» What you will do: Look through the records and copy each line that has "intrinsic" in it.

-=-=-=-=-

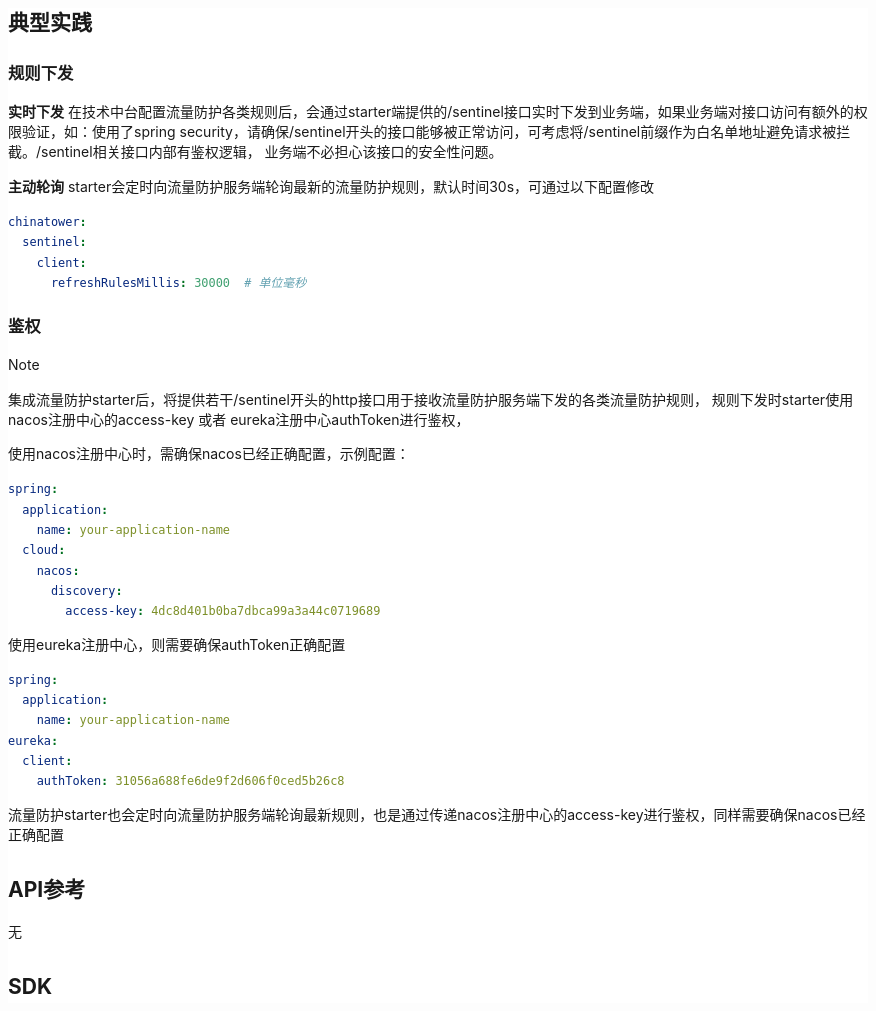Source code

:## 典型实践

### 规则下发

**实时下发** 在技术中台配置流量防护各类规则后，会通过starter端提供的/sentinel接口实时下发到业务端，如果业务端对接口访问有额外的权限验证，如：使用了spring  security，请确保/sentinel开头的接口能够被正常访问，可考虑将/sentinel前缀作为白名单地址避免请求被拦截。/sentinel相关接口内部有鉴权逻辑， 业务端不必担心该接口的安全性问题。

**主动轮询** starter会定时向流量防护服务端轮询最新的流量防护规则，默认时间30s，可通过以下配置修改

```yaml
chinatower:
  sentinel:
    client:
      refreshRulesMillis: 30000  # 单位毫秒
```

### 鉴权

>[!NOTE]
>
>集成流量防护starter后，将提供若干/sentinel开头的http接口用于接收流量防护服务端下发的各类流量防护规则， 规则下发时starter使用nacos注册中心的access-key 或者 eureka注册中心authToken进行鉴权，

使用nacos注册中心时，需确保nacos已经正确配置，示例配置：

```yaml
spring:
  application:
    name: your-application-name
  cloud:
    nacos:
      discovery:
        access-key: 4dc8d401b0ba7dbca99a3a44c0719689
```

使用eureka注册中心，则需要确保authToken正确配置

```yaml
spring:
  application:
    name: your-application-name
eureka:
  client:
    authToken: 31056a688fe6de9f2d606f0ced5b26c8
```

流量防护starter也会定时向流量防护服务端轮询最新规则，也是通过传递nacos注册中心的access-key进行鉴权，同样需要确保nacos已经正确配置

## API参考

无

## SDK
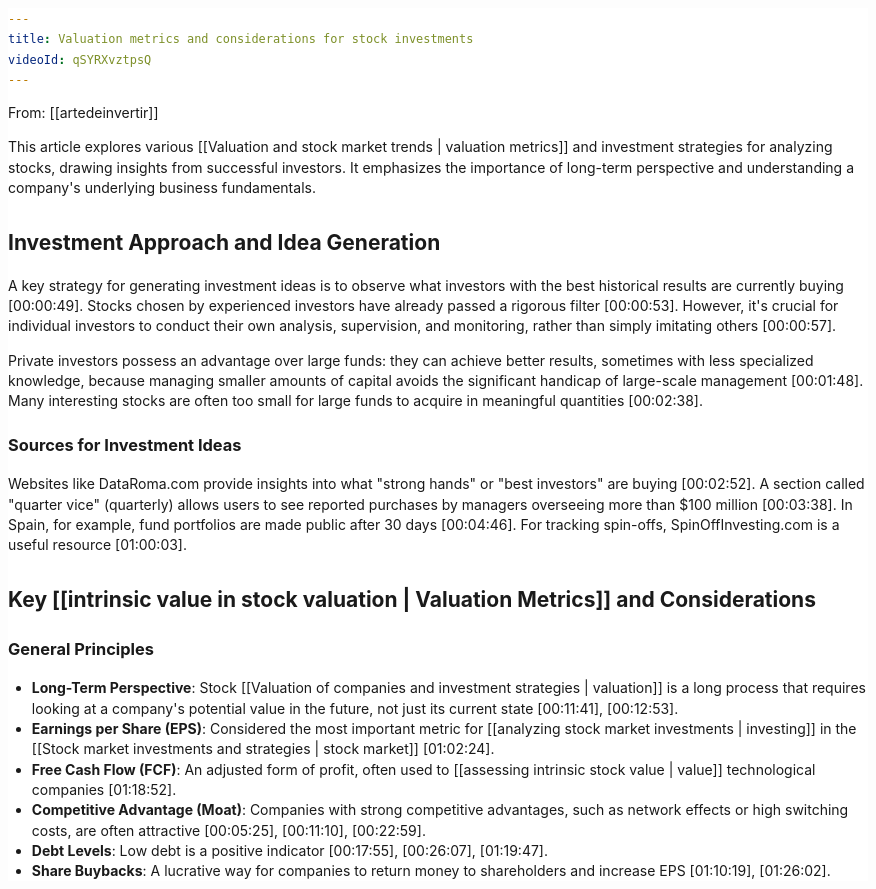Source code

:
 ```yaml
---
title: Valuation metrics and considerations for stock investments
videoId: qSYRXvztpsQ
---
```


From: [[artedeinvertir]] <br/> 

This article explores various [[Valuation and stock market trends | valuation metrics]] and investment strategies for analyzing stocks, drawing insights from successful investors. It emphasizes the importance of long-term perspective and understanding a company's underlying business fundamentals.

## Investment Approach and Idea Generation

A key strategy for generating investment ideas is to observe what investors with the best historical results are currently buying <a class="yt-timestamp" data-t="00:00:49">[00:00:49]</a>. Stocks chosen by experienced investors have already passed a rigorous filter <a class="yt-timestamp" data-t="00:00:53">[00:00:53]</a>. However, it's crucial for individual investors to conduct their own analysis, supervision, and monitoring, rather than simply imitating others <a class="yt-timestamp" data-t="00:00:57">[00:00:57]</a>.

Private investors possess an advantage over large funds: they can achieve better results, sometimes with less specialized knowledge, because managing smaller amounts of capital avoids the significant handicap of large-scale management <a class="yt-timestamp" data-t="00:01:48">[00:01:48]</a>. Many interesting stocks are often too small for large funds to acquire in meaningful quantities <a class="yt-timestamp" data-t="00:02:38">[00:02:38]</a>.

### Sources for Investment Ideas

Websites like DataRoma.com provide insights into what "strong hands" or "best investors" are buying <a class="yt-timestamp" data-t="00:02:52">[00:02:52]</a>. A section called "quarter vice" (quarterly) allows users to see reported purchases by managers overseeing more than $100 million <a class="yt-timestamp" data-t="00:03:38">[00:03:38]</a>. In Spain, for example, fund portfolios are made public after 30 days <a class="yt-timestamp" data-t="00:04:46">[00:04:46]</a>. For tracking spin-offs, SpinOffInvesting.com is a useful resource <a class="yt-timestamp" data-t="01:00:03">[01:00:03]</a>.

## Key [[intrinsic value in stock valuation | Valuation Metrics]] and Considerations

### General Principles

*   **Long-Term Perspective**: Stock [[Valuation of companies and investment strategies | valuation]] is a long process that requires looking at a company's potential value in the future, not just its current state <a class="yt-timestamp" data-t="00:11:41">[00:11:41]</a>, <a class="yt-timestamp" data-t="00:12:53">[00:12:53]</a>.
*   **Earnings per Share (EPS)**: Considered the most important metric for [[analyzing stock market investments | investing]] in the [[Stock market investments and strategies | stock market]] <a class="yt-timestamp" data-t="01:02:24">[01:02:24]</a>.
*   **Free Cash Flow (FCF)**: An adjusted form of profit, often used to [[assessing intrinsic stock value | value]] technological companies <a class="yt-timestamp" data-t="01:18:52">[01:18:52]</a>.
*   **Competitive Advantage (Moat)**: Companies with strong competitive advantages, such as network effects or high switching costs, are often attractive <a class="yt-timestamp" data-t="00:05:25">[00:05:25]</a>, <a class="yt-timestamp" data-t="00:11:10">[00:11:10]</a>, <a class="yt-timestamp" data-t="00:22:59">[00:22:59]</a>.
*   **Debt Levels**: Low debt is a positive indicator <a class="yt-timestamp" data-t="00:17:55">[00:17:55]</a>, <a class="yt-timestamp" data-t="00:26:07">[00:26:07]</a>, <a class="yt-timestamp" data-t="01:19:47">[01:19:47]</a>.
*   **Share Buybacks**: A lucrative way for companies to return money to shareholders and increase EPS <a class="yt-timestamp" data-t="01:10:19">[01:10:19]</a>, <a class="yt-timestamp" data-t="01:26:02">[01:26:02]</a>.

-=-=-=-=-

» Solution:
## Key [[intrinsic value in stock valuation | Valuation Metrics]] and Considerations
*   **Free Cash Flow (FCF)**: An adjusted form of profit, often used to [[assessing intrinsic stock value | value]] technological companies <a class="yt-timestamp" data-t="01:18:52">[01:18:52]</a>.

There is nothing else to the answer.